→ The data:
--------------------

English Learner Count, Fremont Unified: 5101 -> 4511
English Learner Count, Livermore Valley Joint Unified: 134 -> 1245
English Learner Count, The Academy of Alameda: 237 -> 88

--------------------

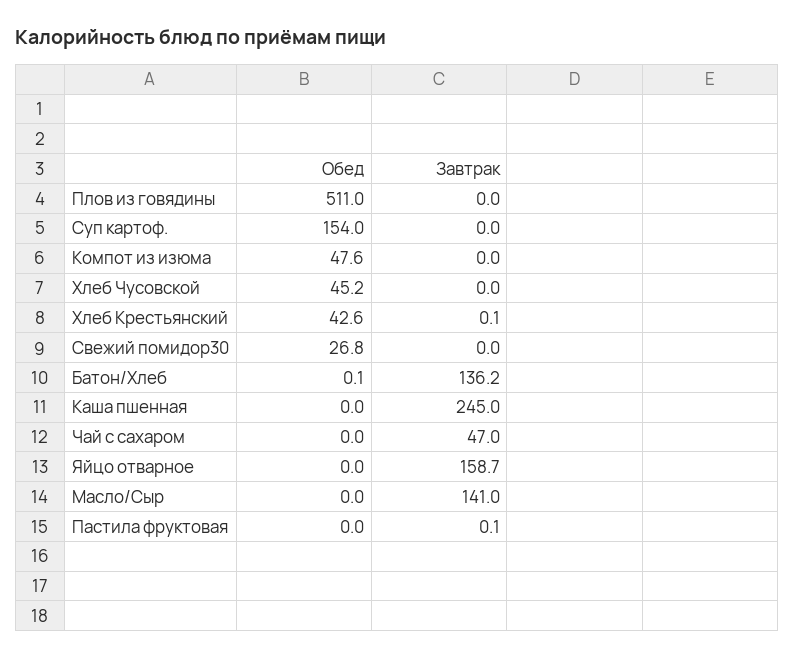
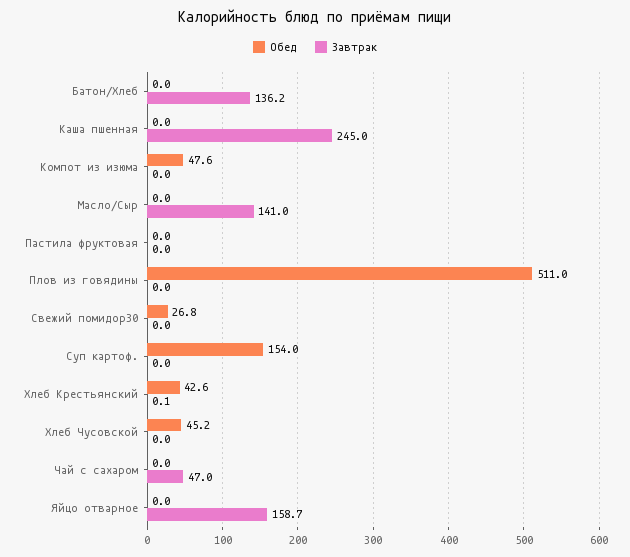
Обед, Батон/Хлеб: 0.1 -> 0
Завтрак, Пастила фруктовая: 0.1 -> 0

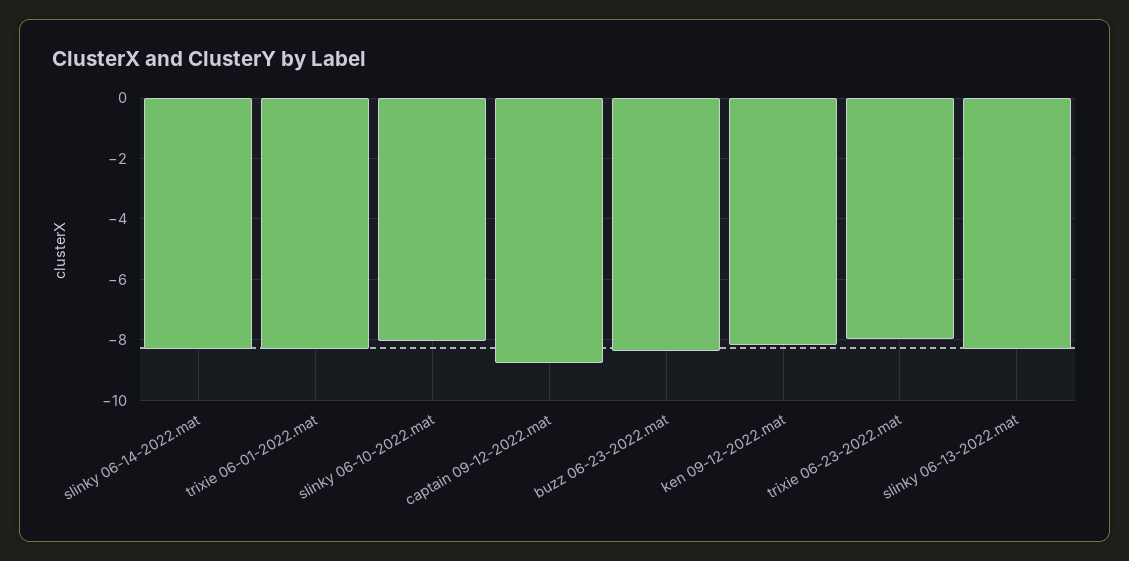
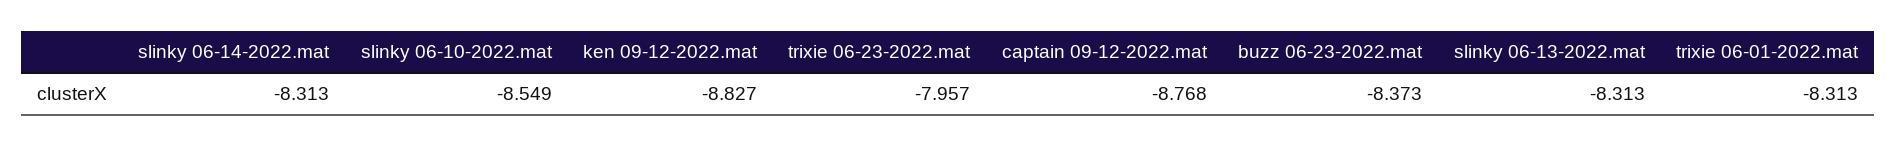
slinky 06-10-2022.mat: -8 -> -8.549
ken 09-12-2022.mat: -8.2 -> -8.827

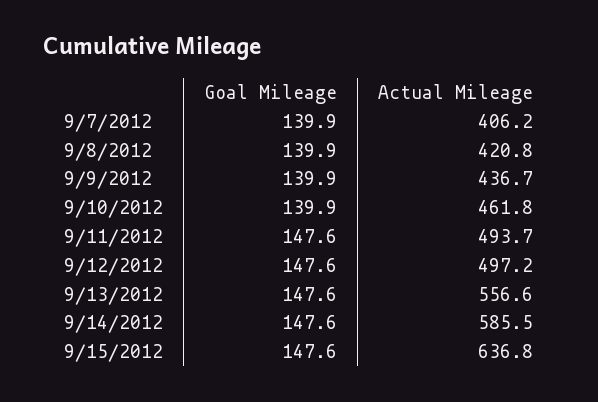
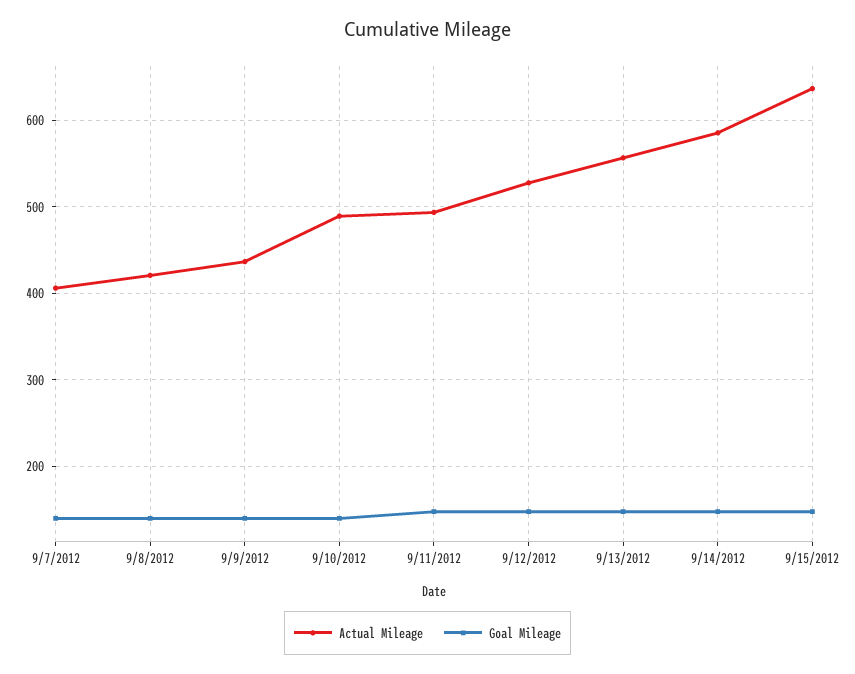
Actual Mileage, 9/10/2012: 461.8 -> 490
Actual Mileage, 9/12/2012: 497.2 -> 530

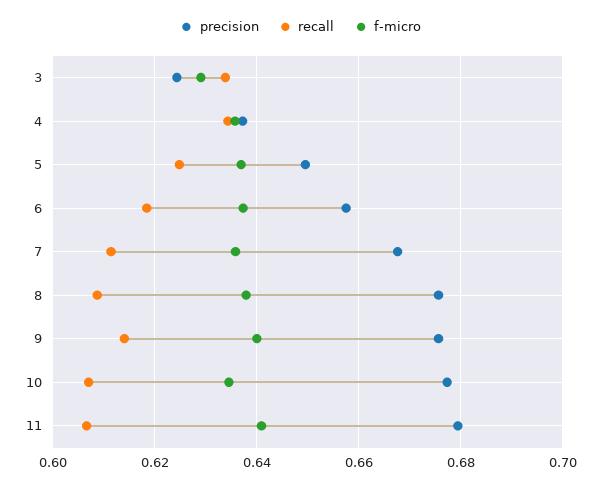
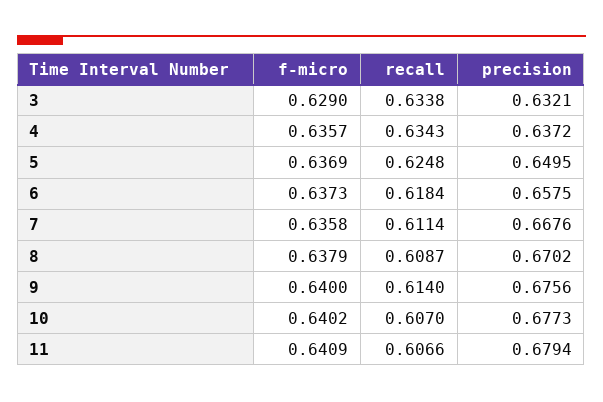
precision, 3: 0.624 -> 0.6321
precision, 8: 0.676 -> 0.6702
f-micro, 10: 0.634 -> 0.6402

--------------------

→ Your task:
Taking the line with "English Learner Count, Fremont" as the first and the line with "English Learner Count, The" as the last, retype that stretch of the data above exactly, with no other lines.

→ Written answer:
English Learner Count, Fremont Unified: 5101 -> 4511
English Learner Count, Livermore Valley Joint Unified: 134 -> 1245
English Learner Count, The Academy of Alameda: 237 -> 88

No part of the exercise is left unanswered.